Passage shown:

European earwig (Forficula auricularia)
The name “earwig” comes from an ancient superstition that these insects enter the ears of sleeping persons and bore into the brain and lay eggs. Fact is they’re harmless, despite a pair of fierce-looking pincers or forceps on the tail end of the insect. They can deliver a semi-painful pinch if the animal is handled roughly, not that anyone ever handles an earwig. Earwigs are nocturnal and hide during the day in moist, shady places under rocks, tree bark, or logs. They feed primarily on decaying vegetation but will occasionally feed on living plants, and live or dead insects. Young develop underground in small burrows tended by the female. They begin to emerge from their underground nests around the third week of June in southern Michigan. Earwigs find their way into homes through cracks around basement windows, doors, and other points of entry located near ground level. They have wings but seldom fly. In the fall, they can congregate in large numbers on trees, sides of homes, and other structures as they seek out protected areas in which to spend the winter. Even through earwigs are one of our least-liked insects, they are not known to bite or sting, eat your house or stored food, or infest your pets, transmit diseases or harm trees. The best method of controlling earwigs inside of the home is to vacuum them up. If they become terribly numerous, persistent insecticides such as permethrin (sold under a variety of brand names, cyfluthrin (sold as Bayer Advanced Garden Insect Control for homeowners or Tempo for commercial applicators) or one of the Ortho products can be applied around the outside of the house.
Be sure to read the label carefully before applying any pesticide. Do not spray areas where small children play.

Information shown:
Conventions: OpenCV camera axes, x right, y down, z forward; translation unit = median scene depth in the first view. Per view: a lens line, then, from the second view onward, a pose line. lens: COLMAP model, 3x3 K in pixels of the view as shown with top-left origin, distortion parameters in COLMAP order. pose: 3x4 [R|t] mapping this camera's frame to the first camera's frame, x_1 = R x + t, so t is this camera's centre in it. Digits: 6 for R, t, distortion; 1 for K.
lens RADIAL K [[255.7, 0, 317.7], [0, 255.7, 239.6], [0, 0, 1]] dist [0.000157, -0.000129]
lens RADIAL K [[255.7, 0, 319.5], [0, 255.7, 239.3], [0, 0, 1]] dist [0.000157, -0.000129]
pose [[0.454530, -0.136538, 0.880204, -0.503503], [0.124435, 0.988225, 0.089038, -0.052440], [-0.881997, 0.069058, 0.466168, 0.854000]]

Instructions to follow: Return the European earwig passage above in full, word for word.

Response area:
European earwig (Forficula auricularia)
The name “earwig” comes from an ancient superstition that these insects enter the ears of sleeping persons and bore into the brain and lay eggs. Fact is they’re harmless, despite a pair of fierce-looking pincers or forceps on the tail end of the insect. They can deliver a semi-painful pinch if the animal is handled roughly, not that anyone ever handles an earwig. Earwigs are nocturnal and hide during the day in moist, shady places under rocks, tree bark, or logs. They feed primarily on decaying vegetation but will occasionally feed on living plants, and live or dead insects. Young develop underground in small burrows tended by the female. They begin to emerge from their underground nests around the third week of June in southern Michigan. Earwigs find their way into homes through cracks around basement windows, doors, and other points of entry located near ground level. They have wings but seldom fly. In the fall, they can congregate in large numbers on trees, sides of homes, and other structures as they seek out protected areas in which to spend the winter. Even through earwigs are one of our least-liked insects, they are not known to bite or sting, eat your house or stored food, or infest your pets, transmit diseases or harm trees. The best method of controlling earwigs inside of the home is to vacuum them up. If they become terribly numerous, persistent insecticides such as permethrin (sold under a variety of brand names, cyfluthrin (sold as Bayer Advanced Garden Insect Control for homeowners or Tempo for commercial applicators) or one of the Ortho products can be applied around the outside of the house.
Be sure to read the label carefully before applying any pesticide. Do not spray areas where small children play.